The 500 UJC mission participants — including a significant contingent from New York’s federation — arrived in Israel on Monday night for a three-day mission to express solidarity with Israel.

“Our primary purpose is to be with our family,” Morris Offit, chairman of the board of New York federation, said on Monday night. “People are living here where every day is a crisis and we want to have a feeling for what they’re going through.”

On Tuesday, they endured a quintessentially Israeli experience, as they scrambled to make sure loved ones hadn’t been affected by the attacks.

Most people couldn’t get through to their homes and offices and didn’t have access to e-mail at the hotel. They stood on line at phone booths, hoping a regular phone line would work better than rented cell phones.

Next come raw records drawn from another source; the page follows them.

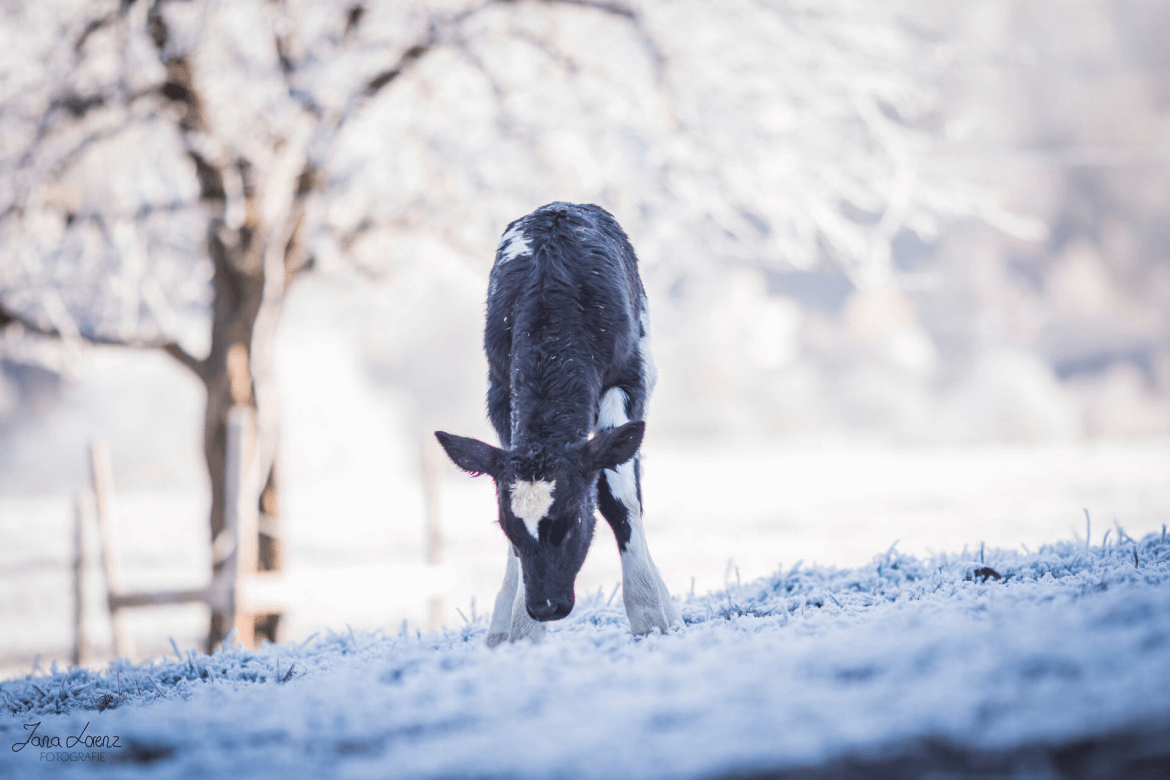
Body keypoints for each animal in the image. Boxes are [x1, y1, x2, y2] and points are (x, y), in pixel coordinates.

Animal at [435, 201, 683, 645]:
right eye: (509, 530)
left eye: (571, 522)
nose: (544, 607)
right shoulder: (500, 392)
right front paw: (519, 629)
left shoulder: (629, 379)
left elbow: (617, 497)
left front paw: (650, 617)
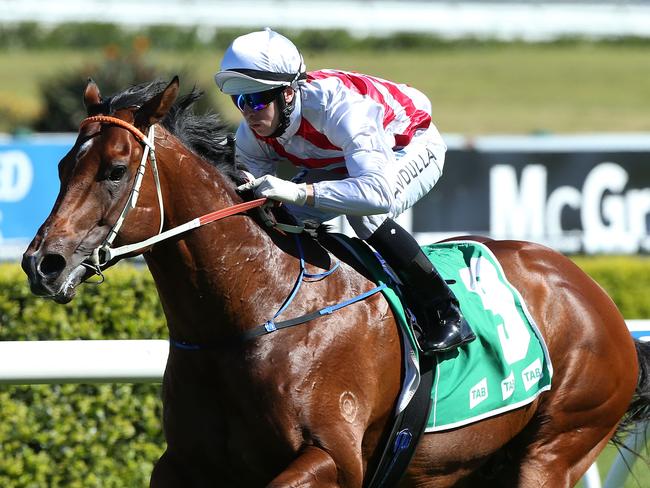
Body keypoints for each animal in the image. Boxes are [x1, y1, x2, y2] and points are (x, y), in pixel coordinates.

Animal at [20, 78, 648, 486]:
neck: (253, 313)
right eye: (62, 167)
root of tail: (593, 294)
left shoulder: (333, 458)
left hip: (555, 447)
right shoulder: (185, 464)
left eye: (115, 170)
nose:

The attacks sparked special trauma among Holocaust survivors. Fred Gompertz, who lived just yards away from the World Trade Center, said the 9/11 attacks “brought back memories of hiding upstairs on Nov. 9, 1938, while Nazi thugs destroyed his father’s clothing store on Kristallnacht.”

Instead of evacuating on Sept. 11, “the 77- year-old retired fashion designer froze instead, sitting alone in his dark apartment for two days until his son was able to rescue him.”

Other survivors also told tales of being traumatized:

“When there is a repetition of an experience of annihilation, for Holocaust survivors it brings back all their terrible nightmares of what they’d experienced,” said Eva Fogelman, a psychologist whose practice includes Holocaust survivors and children of survivors.

“It brings back their vulnerability,” Fogelman said. “It brings back the fact that there is no secure place on this planet, so it creates a lot of anxiety and tremendous fears that make it difficult to have restful sleep.”

With the massive death toll in which bodies cannot be located and the acrid smoke permeating the air for days, the Sept. 11 attacks have special resonance for Holocaust survivors. Fogelman calls it “deja vu of the world they’d thought they’d left behind.”

Later, JTA tracked down another Holocaust survivor, Julia Millman,who lost her 40-year-old son in the attack:

“I have seen it. I know what it’s all about,” said the 76-year-old survivor of Auschwitz, Buchenwald and Bergen- Belsen.
In addition to losing her 40-year-old son Ben in the terror attack on the World Trade Center — he was a construction worker on the 101st floor of Tower One — Millman said the death and devastation revived gut-wrenching memories of her family’s murder in the Holocaust.

As a young girl, Millman was forced to tie a rope around her dead mother’s neck and drag her gassed body to a heap of other victims.

Now those old feelings of motherlessness and abandonment have returned.